Na casa das irmãs Yaminah Martins dos Santos, 14 anos, e Dandara Martins dos Santos, 11 anos, a disciplina é um dos desafios. Antes elas iam ao menos duas vezes por semana para as aulas de coral e de instrumento.

"Eu me dedicava bastante. Agora ficou estranho e não podemos sair. Antes eu reservava sala para treinar no instituto. Agora não pode mais", disse Yaminah, que estuda trompa.

"Agora ficou difícil porque a internet cai às vezes também ou fica difícil de escutar. Mas se a gente desistir, ninguém vai fazer pela gente", disse Dandara, que estuda flauta transversal.
Yaminah e Dandara têm como exemplo o próprio pai, Marcelo Martins, 45 anos, que também é músico.

Ele conta que nunca forçou as filhas a tocarem, mas elas sempre conviveram com muitos instrumentos. "Tínhamos uma bateria no meio da sala de casa", disse Marcelo. "Minhas filhas têm hoje uma oportunidade que eu não tive. Apesar de dar aulas, santo de casa não faz milagre".

Ajuda veio na hora certa, diz mãe de aluno

Na casa do Davi Félix Silva, 13 anos, não tem tempo ruim para os estudos, seja da escola onde faz a sétima série do ensino fundamental ou do Instituto Baccarelli. Ele estuda violino e canta no coral desde os 6 anos. "Estudo quase todos os dias. Eu amo tocar violino", disse.

No começo, fazia apenas aulas de iniciação musical e canto. Depois, foi apresentado ao violino pelos professores do instituto. "No começo foi um pouco difícil para segurar, mas hoje é muito legal a dinâmica. Gosto muito de estudar e tocar música. Não tem como mudar isso", afirmou Davi.

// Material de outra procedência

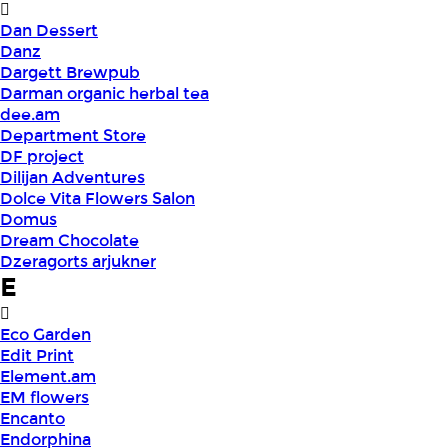
Dan Dessert
Danz
Dargett Brewpub
Darman organic herbal tea
dee.am
Department Store
DF project
Dilijan Adventures
Dolce Vita Flowers Salon
Domus
Dream Chocolate
Dzeragorts arjukner
E
Eco Garden
Edit Print
Element.am
EM flowers
Encanto
Endorphina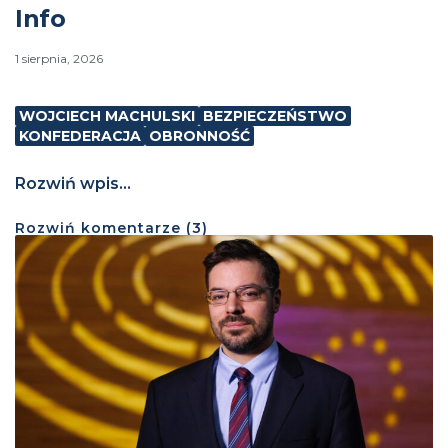
Info
1 sierpnia, 2026
WOJCIECH MACHULSKI
BEZPIECZEŃSTWO
KONFEDERACJA
OBRONNOŚĆ
Rozwiń wpis...
Rozwiń
komentarze (
3
)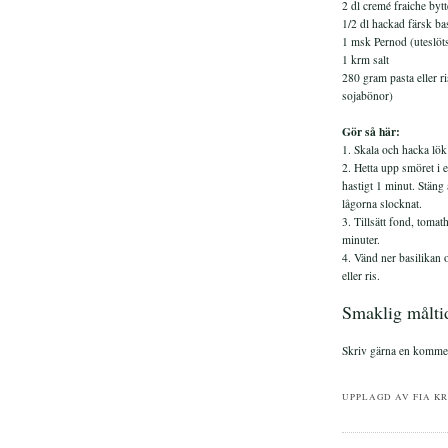
2 dl cremé fraiche bytt
1/2 dl hackad färsk bas
1 msk Pernod (uteslöt
1 krm salt
280 gram pasta eller ri
sojabönor)
Gör så här:
1. Skala och hacka lök 
2. Hetta upp smöret i 
hastigt 1 minut. Stäng 
lågorna slocknat.
3. Tillsätt fond, tomat
minuter.
4. Vänd ner basilikan 
eller ris.
Smaklig målti
Skriv gärna en komment
UPPLAGD AV
FIA K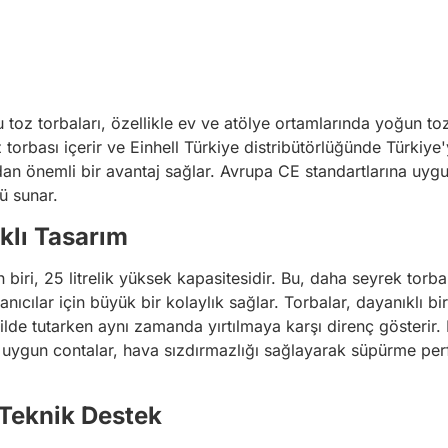
bu toz torbaları, özellikle ev ve atölye ortamlarında yoğun toz
 toz torbası içerir ve Einhell Türkiye distribütörlüğünde Türki
dan önemli bir avantaj sağlar. Avrupa CE standartlarına uygun
mü sunar.
klı Tasarım
n biri, 25 litrelik yüksek kapasitesidir. Bu, daha seyrek torb
anıcılar için büyük bir kolaylık sağlar. Torbalar, dayanıklı b
şekilde tutarken aynı zamanda yırtılmaya karşı direnç gösteri
 uygun contalar, hava sızdırmazlığı sağlayarak süpürme perfor
 Teknik Destek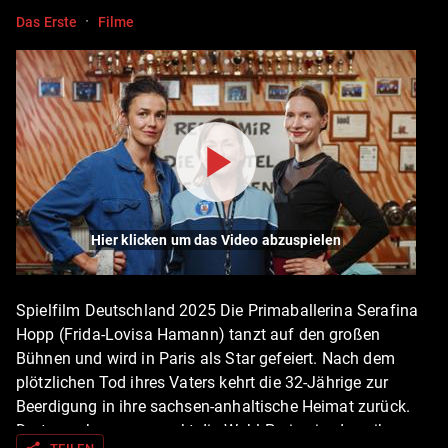
·
Das Erste
Filme
Hier klicken um das Video abzuspielen
Spielfilm Deutschland 2025 Die Primaballerina Serafina
Hopp (Frida-Lovisa Hamann) tanzt auf den großen
Bühnen und wird in Paris als Star gefeiert. Nach dem
plötzlichen Tod ihres Vaters kehrt die 32-Jährige zur
Beerdigung in ihre sachsen-anhaltische Heimat zurück.
Dort angekommen merkt die Wahl-Pariserin, dass ihre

Assim como as demais alunos do Baccarelli, Davi e sua família também recebeu cesta básica e cartão-alimentação. "Só tenho a agradecer. A ajuda veio na hora exata, pois perdi o emprego no começo da pandemia", disse Damiana Silva, 50 anos, mãe de Davi.

Doações continuam

A campanha "Tocando juntos por Heliópolis" continua e quem quiser fazer contribuições pode levar as doações de alimentos pessoalmente à sede do Instituto Baccarelli, na estrada das Lágrimas, 2.317, no Ipiranga (zona sul), de segunda à sexta-feira, das 9h às 13h.

Quem for de carro, pode entrar pelo estacionamento, onde funcionários de luvas e máscaras retiram as doações, sem que as pessoas saiam do veículo.

Já para quem preferir fazer doações em dinheiro, o Instituto Baccarelli mantém contas correntes em quatro instituições bancárias, além de aceitar transferência digital via paypal. Os dados bancários estão na página da instituição.